На перроне какие-то змеиноподобные люди предлагали по ценам черного рынка чулки, кофе, шоколад и сигареты. Ходя по улицам, приходилось перелезать или обходить целые горы камней. Из дыр, которые прежде были окнами, высовывались трубы для отопления, от которых шел страшный запах газа. Почти всю дорогу до лагеря я не усаживала Ангелу в коляску, а несла ее на руках, толкая коляску перед собой.

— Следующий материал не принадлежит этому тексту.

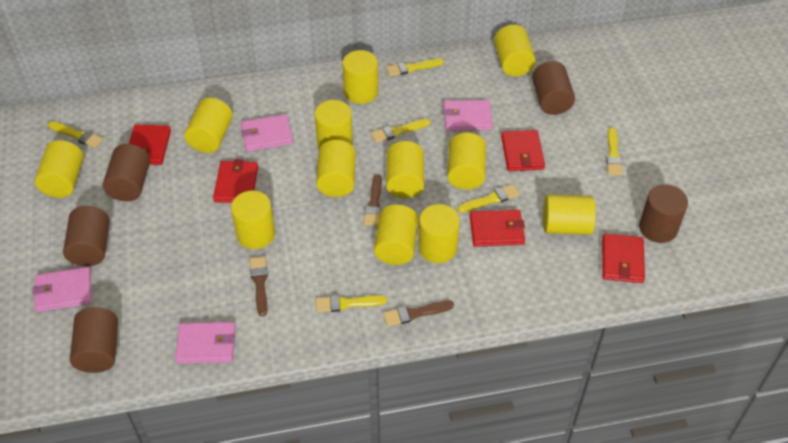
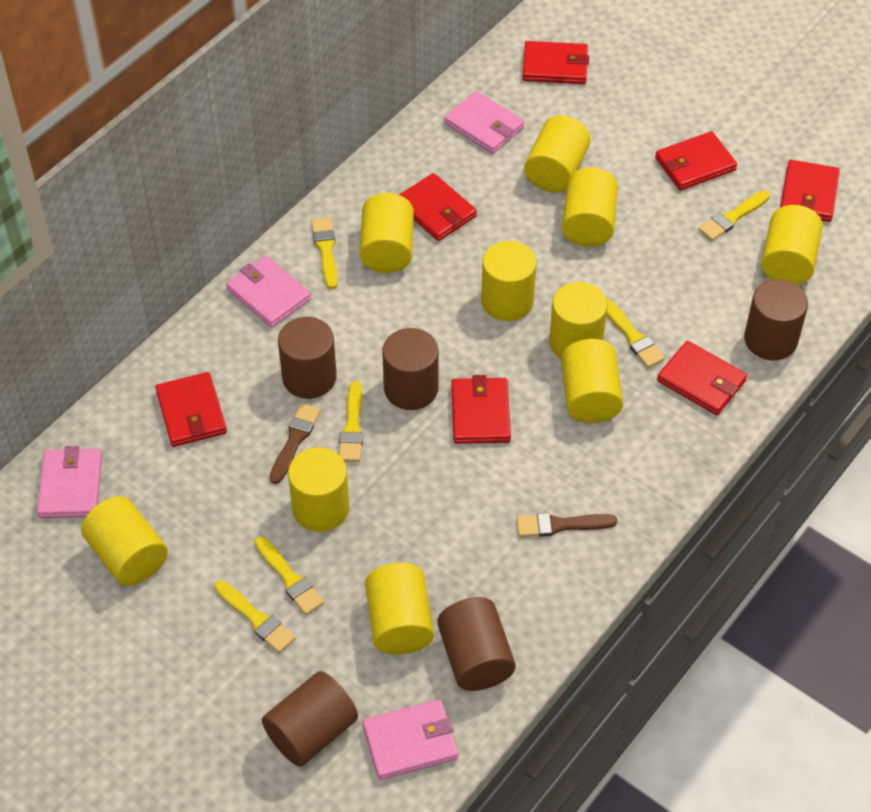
brown brush: [250,256,268,317] [364,174,382,226] [383,301,454,326] = 3 -> [270,403,321,484] [516,513,617,537] = 2
red wallet: [129,125,171,165] [213,159,258,203] [470,210,525,247] [501,130,545,171] [602,234,645,283] = 5 -> [155,372,227,447] [399,173,477,241] [451,375,511,444] [523,41,589,84] [655,131,737,191] [657,341,747,415] [780,160,840,222] = 7
yellow cylinder: [35,140,84,198] [184,98,233,153] [231,190,275,249] [315,100,353,148] [316,140,356,197] [342,50,378,104] [374,204,418,265] [386,141,424,198] [418,204,460,263] [447,132,486,190] [494,25,536,76] [543,194,596,235] = 12 -> [81,496,168,586] [288,447,350,532] [359,193,414,273] [365,563,434,655] [481,241,536,321] [524,115,591,192] [549,282,608,359] [561,339,623,423] [562,168,618,247] [761,205,823,285] = 10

Мне кажется, тот лагерь устроили в школе. Просторные комнаты были уставлены кроватями. Все это было похоже на какое-то укрытие, полное жертв наводнения или урагана. На одной половине размещались старики и дети. Впрочем, старики могли быть совсем еще не старыми: понимаете, все эти люди словно восстали из мертвых. Все они были совершенно бесцветные, изможденные и беззубые, все они слепо таращились на нас и тряслись. Я держала Ангелу на руках. Они тянулись к ней, только чтобы коснуться здорового ребенка. Моей матери там не было.

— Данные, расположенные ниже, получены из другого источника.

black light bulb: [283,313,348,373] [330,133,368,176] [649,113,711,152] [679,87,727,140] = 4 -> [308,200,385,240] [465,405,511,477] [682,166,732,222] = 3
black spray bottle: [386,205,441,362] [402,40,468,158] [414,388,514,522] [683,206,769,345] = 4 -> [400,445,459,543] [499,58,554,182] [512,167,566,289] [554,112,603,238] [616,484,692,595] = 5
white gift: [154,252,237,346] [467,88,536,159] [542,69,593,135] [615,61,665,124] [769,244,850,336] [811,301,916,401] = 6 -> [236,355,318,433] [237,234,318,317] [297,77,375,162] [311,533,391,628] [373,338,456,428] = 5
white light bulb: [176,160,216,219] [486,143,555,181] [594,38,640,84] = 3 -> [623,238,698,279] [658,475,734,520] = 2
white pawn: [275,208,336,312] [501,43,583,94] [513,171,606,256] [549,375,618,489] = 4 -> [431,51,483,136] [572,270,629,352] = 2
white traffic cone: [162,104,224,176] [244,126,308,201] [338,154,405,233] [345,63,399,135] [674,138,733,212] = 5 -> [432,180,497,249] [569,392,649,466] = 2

Оставив Ангелу у одной из санитарок, я пошла на другую половину лагеря, к людям помоложе. Сзади ко мне подошли седые мужчины с холодными глазами. Они принялись гладить мне руки.

«Ложись ко мне, красотка, я таких, как ты, сто лет не видел».

«Не трогайте меня! Я ищу свою мать!»

«Ты еврейка? Откуда ты?»

«Да, я еврейка. Из Вены. Я ищу Клотильду Хан!»

Они окружили меня. Я испугалась. Вокруг не было никого, кто мог бы мне помочь.

«Не трогайте меня! – кричала я. – Я замужем. Мой муж – военнопленный. Он в Сибири. Я здесь с ребенком. Я приехала на Рош а-Шана, я хотела побыть с евреями. Разве вы евреи? Это невозможно! Я вас не узнаю!»

Один из них схватил меня за волосы и оттянул мою голову назад. Это был высокий, костлявый человек с бритой головой и черными глазами. Белки глаз у него были красноватые.

«Так ты, сука, замужем за немецким солдатом, да? Поэтому ты так хорошо выглядишь, такая здоровая, чистая и розовенькая. – Он обернулся к товарищам. – Что вы на это скажете, друзья? Она спит с гойим. И считает себя выше того, чтобы спать с нами».

Он на меня плюнул. Зубов у него было только два, и они были похожи на клыки.

Казалось, чтобы выбраться, мне придется продираться через тысячу хватающих меня рук.

Как эти хищные, жестокие люди могли быть евреями? Это просто невозможно! Где почтенные, сдержанные польские раввины, которых я помнила по Багдаштейну? Где гениальные, утонченные молодые люди, с которыми я училась в университете? Что эти чудовища сделали с моим народом?

Тогда я впервые ощутила жуткое, иррациональное чувство вины, что мучит всех выживших. Я впервые подумала, что, возможно, моя жизнь оказалась гораздо легче, чем у других, что мучения, так изменившие жителей транзитного лагеря, никогда не дадут им принять меня как свою.

Я не могла унять дрожь, я не могла прекратить плакать.

Я ушла на другую половину, чтобы побыть со стариками и помочь санитаркам с осиротевшими в этом кошмаре детьми. Я обнимала их и разрешала поиграть с Ангелой, учила простеньким играм, чтобы развеселить. С ними я немного успокоилась.

Но на обратном пути силы мне изменили. Теперь дотащить Ангелу до станции казалось мне невыполнимой задачей. Я оставила ее у одной из санитарок и пообещала, что приеду за ней на машине.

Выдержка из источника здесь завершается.